- **Task goal**
Your task is to copy each line of the records that includes the string "valor".

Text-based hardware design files

=== Section Start ===

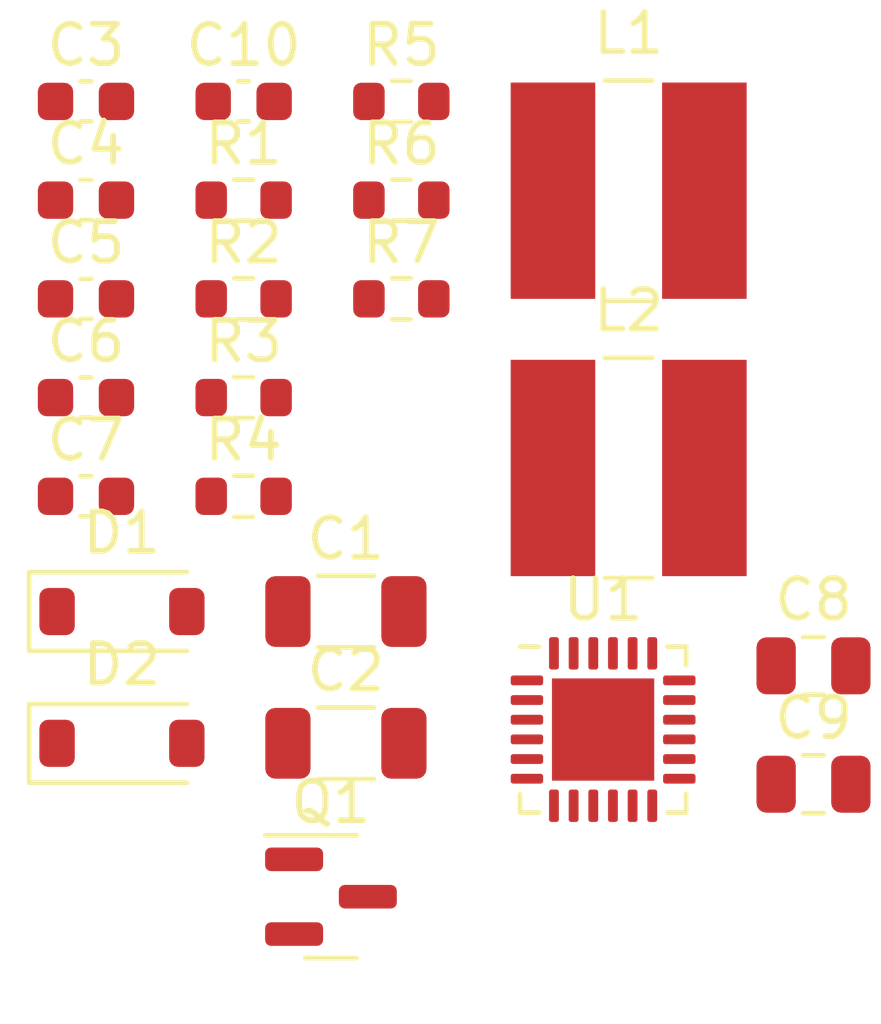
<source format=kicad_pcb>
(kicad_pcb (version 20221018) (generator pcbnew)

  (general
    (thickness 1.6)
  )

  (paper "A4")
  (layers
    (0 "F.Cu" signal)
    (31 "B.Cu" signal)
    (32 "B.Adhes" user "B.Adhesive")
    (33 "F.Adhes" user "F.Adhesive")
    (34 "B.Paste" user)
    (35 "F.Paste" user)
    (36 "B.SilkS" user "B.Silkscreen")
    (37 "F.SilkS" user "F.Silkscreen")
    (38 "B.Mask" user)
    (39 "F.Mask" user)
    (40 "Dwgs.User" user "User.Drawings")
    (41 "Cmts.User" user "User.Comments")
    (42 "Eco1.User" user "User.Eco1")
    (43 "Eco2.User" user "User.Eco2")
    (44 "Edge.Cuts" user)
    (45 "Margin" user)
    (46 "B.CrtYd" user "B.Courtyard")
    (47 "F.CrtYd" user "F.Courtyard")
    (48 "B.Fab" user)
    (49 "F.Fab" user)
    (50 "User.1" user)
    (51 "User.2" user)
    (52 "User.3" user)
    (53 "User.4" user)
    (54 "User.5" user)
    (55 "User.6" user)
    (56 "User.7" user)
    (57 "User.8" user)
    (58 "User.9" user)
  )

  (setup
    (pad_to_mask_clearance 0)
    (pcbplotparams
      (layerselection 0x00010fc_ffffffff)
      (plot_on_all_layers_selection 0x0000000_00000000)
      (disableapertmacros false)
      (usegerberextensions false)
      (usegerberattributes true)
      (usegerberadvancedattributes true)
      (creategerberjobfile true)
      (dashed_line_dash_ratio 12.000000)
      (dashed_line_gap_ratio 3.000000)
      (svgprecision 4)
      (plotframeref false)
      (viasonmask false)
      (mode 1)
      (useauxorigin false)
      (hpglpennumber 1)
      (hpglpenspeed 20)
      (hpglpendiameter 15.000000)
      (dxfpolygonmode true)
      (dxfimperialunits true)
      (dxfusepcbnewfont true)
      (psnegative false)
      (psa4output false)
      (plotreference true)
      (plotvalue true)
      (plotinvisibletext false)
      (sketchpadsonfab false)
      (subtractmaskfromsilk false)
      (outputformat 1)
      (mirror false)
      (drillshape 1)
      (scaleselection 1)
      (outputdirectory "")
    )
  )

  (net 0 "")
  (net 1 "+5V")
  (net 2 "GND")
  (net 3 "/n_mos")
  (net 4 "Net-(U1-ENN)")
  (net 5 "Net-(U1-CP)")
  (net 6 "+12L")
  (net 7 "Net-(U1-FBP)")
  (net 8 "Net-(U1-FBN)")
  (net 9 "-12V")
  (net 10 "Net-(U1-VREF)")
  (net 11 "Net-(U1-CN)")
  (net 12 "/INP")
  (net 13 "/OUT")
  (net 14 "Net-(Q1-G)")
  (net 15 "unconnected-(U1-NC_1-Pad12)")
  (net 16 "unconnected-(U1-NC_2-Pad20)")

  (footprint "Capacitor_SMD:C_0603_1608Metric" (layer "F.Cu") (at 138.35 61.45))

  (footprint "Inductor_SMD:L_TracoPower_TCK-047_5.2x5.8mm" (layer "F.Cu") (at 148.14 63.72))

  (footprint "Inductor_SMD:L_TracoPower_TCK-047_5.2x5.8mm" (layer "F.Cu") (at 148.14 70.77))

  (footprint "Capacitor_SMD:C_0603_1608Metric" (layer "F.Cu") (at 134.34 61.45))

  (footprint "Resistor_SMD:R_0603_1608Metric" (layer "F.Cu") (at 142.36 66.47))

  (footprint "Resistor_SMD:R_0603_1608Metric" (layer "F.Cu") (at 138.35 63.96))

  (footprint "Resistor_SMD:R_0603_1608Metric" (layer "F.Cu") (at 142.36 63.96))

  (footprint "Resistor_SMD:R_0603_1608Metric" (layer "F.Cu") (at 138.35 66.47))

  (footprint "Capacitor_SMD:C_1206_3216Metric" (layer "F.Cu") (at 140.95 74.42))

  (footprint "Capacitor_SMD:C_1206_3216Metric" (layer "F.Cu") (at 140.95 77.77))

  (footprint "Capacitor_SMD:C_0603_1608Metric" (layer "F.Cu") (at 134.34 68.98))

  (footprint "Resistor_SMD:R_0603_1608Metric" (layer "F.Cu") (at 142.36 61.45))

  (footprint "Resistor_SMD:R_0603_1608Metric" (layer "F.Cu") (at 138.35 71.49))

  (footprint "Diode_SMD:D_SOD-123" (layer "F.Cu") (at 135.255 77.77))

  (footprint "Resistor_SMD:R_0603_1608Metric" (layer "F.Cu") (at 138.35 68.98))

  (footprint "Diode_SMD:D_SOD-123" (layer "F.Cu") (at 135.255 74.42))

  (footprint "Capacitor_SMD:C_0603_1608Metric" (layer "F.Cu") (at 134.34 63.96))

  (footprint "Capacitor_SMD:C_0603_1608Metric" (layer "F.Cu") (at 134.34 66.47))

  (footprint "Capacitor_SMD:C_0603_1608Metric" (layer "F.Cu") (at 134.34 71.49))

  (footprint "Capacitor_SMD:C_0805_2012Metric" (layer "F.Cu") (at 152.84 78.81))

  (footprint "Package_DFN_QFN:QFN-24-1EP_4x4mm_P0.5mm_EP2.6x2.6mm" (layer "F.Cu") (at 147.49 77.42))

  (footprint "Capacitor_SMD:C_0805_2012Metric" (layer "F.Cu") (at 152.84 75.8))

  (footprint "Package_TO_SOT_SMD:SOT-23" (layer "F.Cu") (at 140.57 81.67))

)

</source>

=== Section End ===
=== Section Start ===

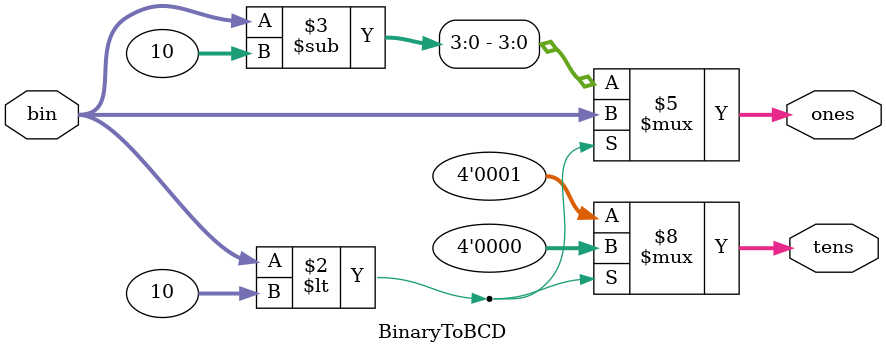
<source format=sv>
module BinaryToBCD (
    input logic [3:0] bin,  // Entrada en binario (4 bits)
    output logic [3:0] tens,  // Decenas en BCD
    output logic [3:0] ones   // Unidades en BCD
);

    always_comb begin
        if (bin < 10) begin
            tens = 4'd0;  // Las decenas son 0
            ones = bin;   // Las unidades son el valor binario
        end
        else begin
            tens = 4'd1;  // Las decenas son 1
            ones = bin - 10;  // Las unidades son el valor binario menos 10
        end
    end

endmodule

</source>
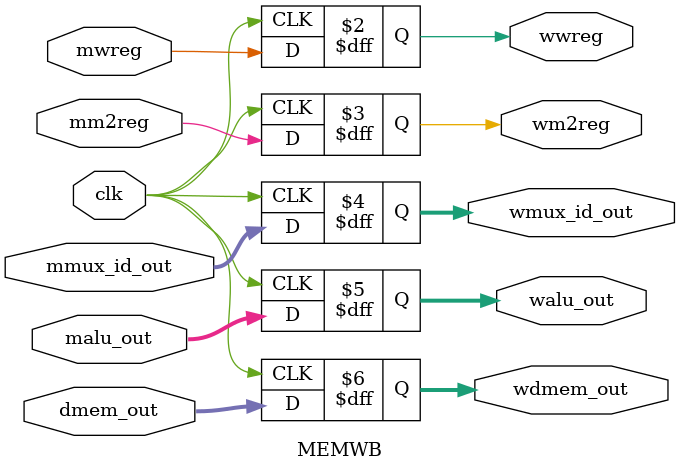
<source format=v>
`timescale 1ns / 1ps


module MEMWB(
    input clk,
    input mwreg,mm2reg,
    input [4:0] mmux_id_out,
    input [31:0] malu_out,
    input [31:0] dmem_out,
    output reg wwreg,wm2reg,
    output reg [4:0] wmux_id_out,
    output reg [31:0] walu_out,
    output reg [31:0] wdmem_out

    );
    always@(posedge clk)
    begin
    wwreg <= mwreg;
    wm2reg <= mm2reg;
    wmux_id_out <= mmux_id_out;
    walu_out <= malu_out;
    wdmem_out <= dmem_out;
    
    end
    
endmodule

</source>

=== Section End ===

- **Solution to the exercise**
            ones = bin;   // Las unidades son el valor binario
            ones = bin - 10;  // Las unidades son el valor binario menos 10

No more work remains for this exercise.